All too often Christians are either guilty of dismissing such concerns about our world and culture. Or, on the other hand, we’re too busy assimilating to – and therefore being assimilated by -, the new virtues posited to us by the secular frame. Surely we’re at a point where we can start to agree with the concerns of secular writers such as Kelly and Murray, and point them in a good direction.
Bt here’s the rub. That direction must be in the direction of a return to the historical realities of the Christian faith itself; Incarnation, Life, Death. Resurrection, Ascension, Return. The mainlines have collapsed because the progressive liberal frame they preach merely filled the vacuum left behind when they abandoned the faith once delivered to the saints. We need to point out to sympathetic secularists that you can’t have the fruit of the traditions without the faith of the traditions.
That gospel story claimed a totalising ownership of the idea of virtue that swept all else away with through its sheer historical weightiness. The scorning claims of those who say we have rejected all of the abstract gods bar the last one, fail to see how this last great God swept away the brute power, pride and position of those false gods, leaving Him alone to stand as the Colossus of history.
The unity of the church is the unity of the Spirit that we maintain – a gift given to us; it is not a unity we attain through effort, including going to church for cultural reasons.
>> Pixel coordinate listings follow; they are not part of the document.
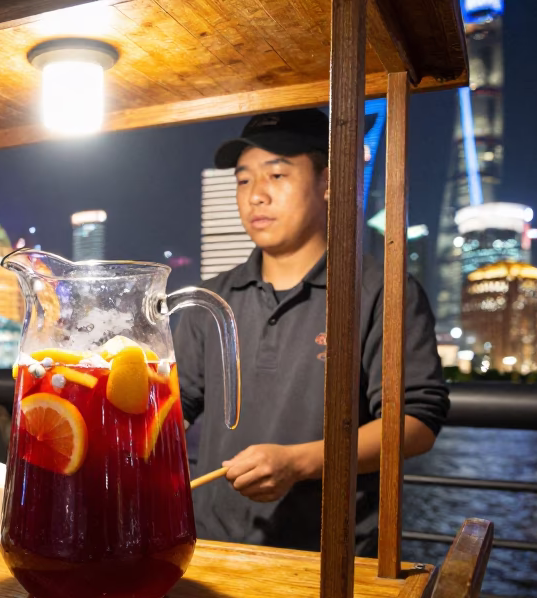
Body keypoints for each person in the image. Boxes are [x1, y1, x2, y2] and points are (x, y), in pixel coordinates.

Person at [173, 108, 449, 555]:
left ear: (329, 182)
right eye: (243, 181)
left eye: (277, 175)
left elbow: (415, 423)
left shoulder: (378, 291)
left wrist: (297, 463)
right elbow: (175, 404)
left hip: (329, 556)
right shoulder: (212, 297)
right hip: (210, 546)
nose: (256, 196)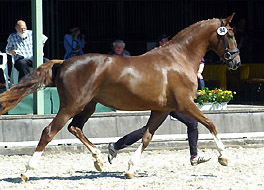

The hopes of many well-meaning secularists will be dashed if they think church attendance is a panacea.
And now the misplaced confidence of the neo-pagan secular frame assumes it can operate in a vacuum of gods, never realising the immanent danger of restoring the old gods to the throne should they reject the resurrected Easter King. For the old gods require the blood of their followers, an anti-Easter message in which we are killed and entombed for their sakes, not the other way around.
The secular writers and thinkers are right to be concerned. We should welcome the fact that they suddenly been shocked into action. But their call to return to traditions purely for pragmatic reasons, and their suggestion that we should all somehow go back to church because it’s a great organising principle for society, will fall on deaf ears, and simply enrage their opponents all the more, without a commitment to the historical reality of the faith.
Dry Tradition and self-serving pragmatism got us into this bind in the first place. It’s certainly not going to get us out of it.